This mainly concerned the higher parts of Disley and so alternative arrangements and plans had to be made and these were carried out at the same time as the construction of Fernilee Reservoir.
 
If you remember on an earlier thread I described the quarry further up the Goyt Valley where Pickford’s the removal company started out in business. The water board engineers determined that this spot was high enough to create another new, hidden reservoir and take the water using gravity only to another new, hidden reservoir high on Disley tops.

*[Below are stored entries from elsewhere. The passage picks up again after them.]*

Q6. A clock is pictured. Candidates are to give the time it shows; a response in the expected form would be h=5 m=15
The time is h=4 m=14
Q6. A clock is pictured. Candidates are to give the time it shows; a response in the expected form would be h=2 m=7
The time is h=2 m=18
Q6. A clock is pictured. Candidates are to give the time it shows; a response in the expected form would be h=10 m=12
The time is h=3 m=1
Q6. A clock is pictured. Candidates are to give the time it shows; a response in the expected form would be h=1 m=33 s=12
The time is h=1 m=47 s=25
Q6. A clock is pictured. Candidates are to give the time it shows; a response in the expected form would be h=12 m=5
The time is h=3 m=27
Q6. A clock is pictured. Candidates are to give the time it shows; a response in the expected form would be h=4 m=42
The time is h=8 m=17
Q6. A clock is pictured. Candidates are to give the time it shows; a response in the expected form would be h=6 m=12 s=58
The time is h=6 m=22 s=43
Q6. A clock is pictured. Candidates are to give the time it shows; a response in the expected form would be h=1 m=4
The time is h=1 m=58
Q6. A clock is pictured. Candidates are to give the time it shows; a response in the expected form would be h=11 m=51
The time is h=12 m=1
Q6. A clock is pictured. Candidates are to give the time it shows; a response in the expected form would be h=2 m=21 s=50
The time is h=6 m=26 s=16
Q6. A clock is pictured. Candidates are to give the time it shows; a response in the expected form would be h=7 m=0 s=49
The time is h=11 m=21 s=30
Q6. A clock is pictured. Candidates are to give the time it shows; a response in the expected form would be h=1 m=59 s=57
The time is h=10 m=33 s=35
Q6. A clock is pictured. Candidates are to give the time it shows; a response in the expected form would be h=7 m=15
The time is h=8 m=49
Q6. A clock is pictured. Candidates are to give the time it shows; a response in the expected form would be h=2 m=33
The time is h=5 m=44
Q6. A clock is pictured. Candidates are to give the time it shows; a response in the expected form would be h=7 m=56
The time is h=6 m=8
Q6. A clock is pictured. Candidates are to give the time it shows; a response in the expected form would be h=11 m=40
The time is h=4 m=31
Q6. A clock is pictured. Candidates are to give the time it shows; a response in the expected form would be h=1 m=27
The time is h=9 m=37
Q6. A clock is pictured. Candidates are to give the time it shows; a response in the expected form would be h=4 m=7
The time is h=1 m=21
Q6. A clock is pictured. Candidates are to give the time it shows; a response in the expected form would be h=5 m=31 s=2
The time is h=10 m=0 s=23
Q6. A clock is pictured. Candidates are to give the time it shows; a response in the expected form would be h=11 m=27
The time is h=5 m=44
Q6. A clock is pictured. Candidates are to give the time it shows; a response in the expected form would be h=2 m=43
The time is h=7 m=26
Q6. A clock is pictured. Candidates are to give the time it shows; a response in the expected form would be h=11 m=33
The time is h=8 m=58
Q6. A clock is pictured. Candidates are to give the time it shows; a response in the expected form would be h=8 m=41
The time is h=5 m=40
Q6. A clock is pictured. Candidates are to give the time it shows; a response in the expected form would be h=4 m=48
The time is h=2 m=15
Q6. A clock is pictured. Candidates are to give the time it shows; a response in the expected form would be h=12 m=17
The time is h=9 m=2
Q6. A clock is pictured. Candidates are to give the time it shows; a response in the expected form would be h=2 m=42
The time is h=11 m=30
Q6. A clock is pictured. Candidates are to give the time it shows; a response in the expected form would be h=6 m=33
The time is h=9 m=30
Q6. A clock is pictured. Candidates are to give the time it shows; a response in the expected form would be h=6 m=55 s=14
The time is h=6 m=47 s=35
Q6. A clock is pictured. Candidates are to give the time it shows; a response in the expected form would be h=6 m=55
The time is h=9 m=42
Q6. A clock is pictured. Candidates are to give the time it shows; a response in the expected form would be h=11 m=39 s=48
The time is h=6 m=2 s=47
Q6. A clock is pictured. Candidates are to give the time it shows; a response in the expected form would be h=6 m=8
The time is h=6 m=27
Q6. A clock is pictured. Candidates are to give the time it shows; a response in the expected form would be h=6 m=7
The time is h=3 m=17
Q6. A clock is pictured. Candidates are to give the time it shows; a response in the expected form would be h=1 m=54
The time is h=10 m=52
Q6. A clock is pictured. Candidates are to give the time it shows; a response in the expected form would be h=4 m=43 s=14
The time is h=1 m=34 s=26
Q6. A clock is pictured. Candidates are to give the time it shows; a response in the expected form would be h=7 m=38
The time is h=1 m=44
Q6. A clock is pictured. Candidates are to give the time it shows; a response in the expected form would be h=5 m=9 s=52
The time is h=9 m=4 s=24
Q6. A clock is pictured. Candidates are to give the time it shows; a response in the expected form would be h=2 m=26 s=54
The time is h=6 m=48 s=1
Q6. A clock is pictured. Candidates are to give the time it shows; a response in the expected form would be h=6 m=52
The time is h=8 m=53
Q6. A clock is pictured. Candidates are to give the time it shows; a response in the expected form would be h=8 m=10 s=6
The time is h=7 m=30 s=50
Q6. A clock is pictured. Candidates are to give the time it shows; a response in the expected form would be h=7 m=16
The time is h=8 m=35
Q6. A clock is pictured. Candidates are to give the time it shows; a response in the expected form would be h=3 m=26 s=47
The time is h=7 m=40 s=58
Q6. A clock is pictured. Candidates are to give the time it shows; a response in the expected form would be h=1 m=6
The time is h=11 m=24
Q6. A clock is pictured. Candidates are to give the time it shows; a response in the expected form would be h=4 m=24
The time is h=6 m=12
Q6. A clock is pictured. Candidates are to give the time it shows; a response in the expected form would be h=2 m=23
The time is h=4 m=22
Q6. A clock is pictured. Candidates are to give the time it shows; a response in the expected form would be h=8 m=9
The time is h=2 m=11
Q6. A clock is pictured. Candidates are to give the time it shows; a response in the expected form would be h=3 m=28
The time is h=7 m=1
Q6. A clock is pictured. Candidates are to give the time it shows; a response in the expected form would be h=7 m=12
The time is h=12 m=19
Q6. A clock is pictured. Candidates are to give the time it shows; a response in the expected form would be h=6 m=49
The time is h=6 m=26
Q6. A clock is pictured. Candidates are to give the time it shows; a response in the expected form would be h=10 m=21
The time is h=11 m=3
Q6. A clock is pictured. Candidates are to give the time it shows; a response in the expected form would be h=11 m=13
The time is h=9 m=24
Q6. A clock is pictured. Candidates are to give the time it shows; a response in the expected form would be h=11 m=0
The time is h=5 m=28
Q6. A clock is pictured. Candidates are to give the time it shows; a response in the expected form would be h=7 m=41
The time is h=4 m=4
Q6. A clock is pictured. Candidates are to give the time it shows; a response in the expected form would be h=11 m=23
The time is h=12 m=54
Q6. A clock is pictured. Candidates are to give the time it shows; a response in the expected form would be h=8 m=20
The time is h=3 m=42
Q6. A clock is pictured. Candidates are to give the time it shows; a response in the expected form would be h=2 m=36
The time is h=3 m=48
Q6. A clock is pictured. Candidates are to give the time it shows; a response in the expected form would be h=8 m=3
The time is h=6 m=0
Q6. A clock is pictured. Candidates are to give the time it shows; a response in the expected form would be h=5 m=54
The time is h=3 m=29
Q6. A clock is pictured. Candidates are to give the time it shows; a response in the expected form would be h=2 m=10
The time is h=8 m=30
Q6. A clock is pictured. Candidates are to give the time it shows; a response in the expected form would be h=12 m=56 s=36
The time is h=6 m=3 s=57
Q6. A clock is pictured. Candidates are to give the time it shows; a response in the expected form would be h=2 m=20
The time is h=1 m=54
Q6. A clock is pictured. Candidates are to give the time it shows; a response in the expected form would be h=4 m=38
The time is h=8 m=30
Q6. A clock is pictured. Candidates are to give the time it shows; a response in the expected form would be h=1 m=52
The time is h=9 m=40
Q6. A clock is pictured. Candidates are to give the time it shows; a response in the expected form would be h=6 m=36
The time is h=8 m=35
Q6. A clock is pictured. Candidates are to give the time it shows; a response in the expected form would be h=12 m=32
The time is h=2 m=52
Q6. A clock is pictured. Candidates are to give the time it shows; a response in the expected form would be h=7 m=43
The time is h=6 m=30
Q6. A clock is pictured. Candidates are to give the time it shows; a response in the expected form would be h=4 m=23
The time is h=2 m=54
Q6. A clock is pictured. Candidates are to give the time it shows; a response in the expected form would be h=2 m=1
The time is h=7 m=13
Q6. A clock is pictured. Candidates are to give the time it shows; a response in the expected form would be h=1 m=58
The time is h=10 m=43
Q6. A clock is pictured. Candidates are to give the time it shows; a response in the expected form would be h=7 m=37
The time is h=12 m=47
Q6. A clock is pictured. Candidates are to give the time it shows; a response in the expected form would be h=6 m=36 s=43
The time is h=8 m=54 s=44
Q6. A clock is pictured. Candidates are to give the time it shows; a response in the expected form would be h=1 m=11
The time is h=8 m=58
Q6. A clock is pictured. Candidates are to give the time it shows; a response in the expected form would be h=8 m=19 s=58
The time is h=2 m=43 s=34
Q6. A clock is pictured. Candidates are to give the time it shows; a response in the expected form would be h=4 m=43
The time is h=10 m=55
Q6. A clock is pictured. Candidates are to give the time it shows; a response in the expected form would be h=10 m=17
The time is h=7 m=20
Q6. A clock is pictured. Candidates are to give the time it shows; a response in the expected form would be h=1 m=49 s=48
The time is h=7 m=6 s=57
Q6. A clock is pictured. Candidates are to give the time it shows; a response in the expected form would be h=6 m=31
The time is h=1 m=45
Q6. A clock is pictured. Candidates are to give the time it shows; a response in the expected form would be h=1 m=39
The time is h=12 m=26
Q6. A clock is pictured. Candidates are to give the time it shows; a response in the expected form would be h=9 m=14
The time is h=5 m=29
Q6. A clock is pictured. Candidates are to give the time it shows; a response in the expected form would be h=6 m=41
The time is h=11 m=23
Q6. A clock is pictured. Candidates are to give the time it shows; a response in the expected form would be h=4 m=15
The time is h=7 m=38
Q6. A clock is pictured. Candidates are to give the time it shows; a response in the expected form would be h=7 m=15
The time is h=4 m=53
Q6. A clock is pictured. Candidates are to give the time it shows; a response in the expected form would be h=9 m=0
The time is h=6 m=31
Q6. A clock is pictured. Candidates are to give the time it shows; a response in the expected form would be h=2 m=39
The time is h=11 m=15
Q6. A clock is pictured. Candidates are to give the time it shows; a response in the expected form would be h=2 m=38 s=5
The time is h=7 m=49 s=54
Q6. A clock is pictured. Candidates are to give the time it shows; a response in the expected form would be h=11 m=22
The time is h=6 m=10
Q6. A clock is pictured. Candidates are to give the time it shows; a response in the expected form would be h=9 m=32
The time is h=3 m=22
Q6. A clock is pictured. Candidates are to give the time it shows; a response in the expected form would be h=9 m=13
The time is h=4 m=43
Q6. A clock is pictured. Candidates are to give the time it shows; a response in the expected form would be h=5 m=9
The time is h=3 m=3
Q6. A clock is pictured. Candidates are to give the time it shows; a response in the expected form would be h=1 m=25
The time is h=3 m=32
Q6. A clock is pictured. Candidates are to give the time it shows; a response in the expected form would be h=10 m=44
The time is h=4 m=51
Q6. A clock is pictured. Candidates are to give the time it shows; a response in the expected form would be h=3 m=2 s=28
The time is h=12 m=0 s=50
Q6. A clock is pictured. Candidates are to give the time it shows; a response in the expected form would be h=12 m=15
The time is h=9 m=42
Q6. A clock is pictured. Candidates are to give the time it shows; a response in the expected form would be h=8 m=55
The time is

Travelling from Whaley this is a few hundred yards past the Murder Stone on the left hand side. It was actually re-constructed by Henry Boot Limited of Sheffield in 1991.
 
But it was a bigger job in the 1930’s no doubt and how they did it I have no idea.
 
A concrete tank was cast at Goyt’s Clough to hold 250,000 gallons of water taken from the river and a cast iron 12 inch pipe was laid through whatever terrain they came across for seven and a half miles to Higher Disley.
 
And guess what? They got the levels spot on.
 
So that’s two more reservoirs within the scheme that few people even know about.
 
I am certain Shallcross has photos of the pipe laying on this section of the contract and maybe, if he has, he will allow us to see them on here.
 
In the meantime here is a photo of the approximate location.
 
R. S-S
 

RockBanker  
#73 Posted : 07 September 2011 10:28:57(UTC)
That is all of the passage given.